#### Arbeitsauftrag 1:
Weshalb wurde die Klage des Steuerpflichtigen laut dem Auszug zur fehlenden Prozessvollmacht als unzulässig verworfen?
#### Arbeitsauftrag 2:
Setzen Sie den Auszug zur fehlenden Prozessvollmacht nach seinem letzten Satz fort.

### Dokumentauszug

Leitsatz (amtlich)

Für die Frage, ob eine Abweichung von dem Beschluß V R 46/66 vom 10. November 1966 (Sammlung der Entscheidungen des Bundesfinanzhofs Bd. 87 S. 1, BStBl III 1967, 5) vorliegt, ist es ohne Bedeutung, ob der Bevollmächtigte die Vollmacht innerhalb der ihm gesetzten Frist nicht vorlegt, obwohl er sie besitzt, oder ob er sie nicht vorlegen kann, weil ihm eine Vollmacht nicht erteilt ist.

 

Normenkette

FGO § 115 Abs. 2 Nr. 2, § 62

 

Tatbestand

Die Klage des Klägers und Beschwerdeführers (Steuerpflichtiger) wurde durch die Vorentscheidung als unzulässig verworfen, weil der Bevollmächtigte des Steuerpflichtigen bis zum Tage der mündlichen Verhandlung keine Vollmacht vorgelegt hatte. Außerdem wurden die Kosten der Klage gemäß § 137 FGO in Verbindung mit dem Beschluß des BFH V R 46/66 vom 10. November 1966 (BFH 87, 1, BStBl III 1967, 5) dem Bevollmächtigten auferlegt.

######
### Gesammelte Daten

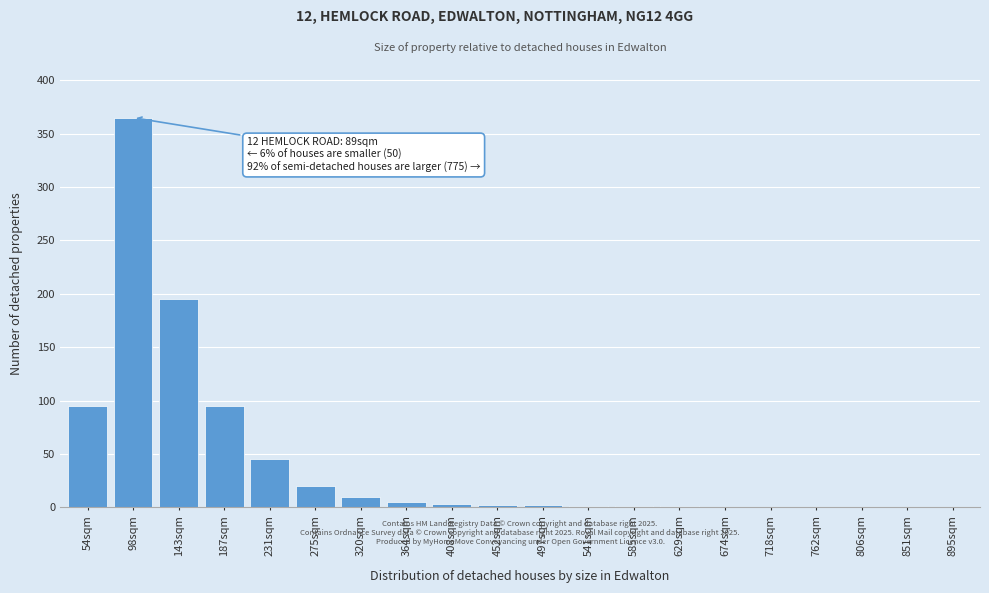

The value at 762sqm is -207. True or false?

False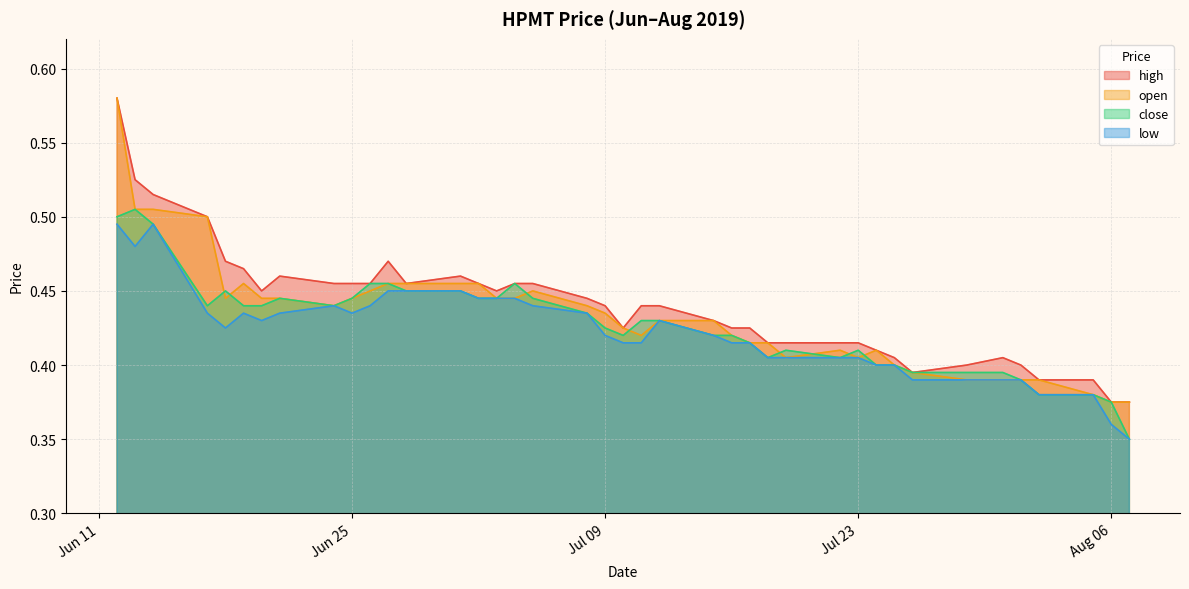

What position from the left is 2019-06-26?

11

######

#### Antwortfeld 1:
Der Bevollmächtigte des Steuerpflichtigen hatte bis zum Tag der mündlichen Verhandlung keine Vollmacht vorgelegt.

#### Antwortfeld 2:
Der Steuerpflichtige legte Nichtzulassungsbeschwerde mit der Begründung ein, es sei von grundsätzlicher Bedeutung, ob eine Klage als unzulässig abgewiesen werden müsse, wenn der Vertreter des Klägers die schriftliche Vollmacht nicht auf den Tisch des Gerichts gelegt habe, obwohl er im Besitz einer schriftlichen Vollmacht sei. Das Gericht müsse dies erforschen, insbesondere, ob der Beteiligte die Prozeßführung ausdrücklich oder stillschweigend genehmigt habe.

Es liege insofern auch eine Abweichung von dem Beschluß V R 46/66 vom 10. November 1966, a. a. O., vor. Denn in dieser Entscheidung sei festgestellt, daß der Steuerpflichtige sich geweigert habe, seinem Vertreter eine Vollmacht zu erteilen. Es habe in jenem Fall nicht nur an der Vorlage der Vollmachtsurkunde, sondern auch an der Vollmacht selbst gefehlt.

 

Entscheidungsgründe

Aus den Gründen:

Die Beschwerde hat keinen Erfolg.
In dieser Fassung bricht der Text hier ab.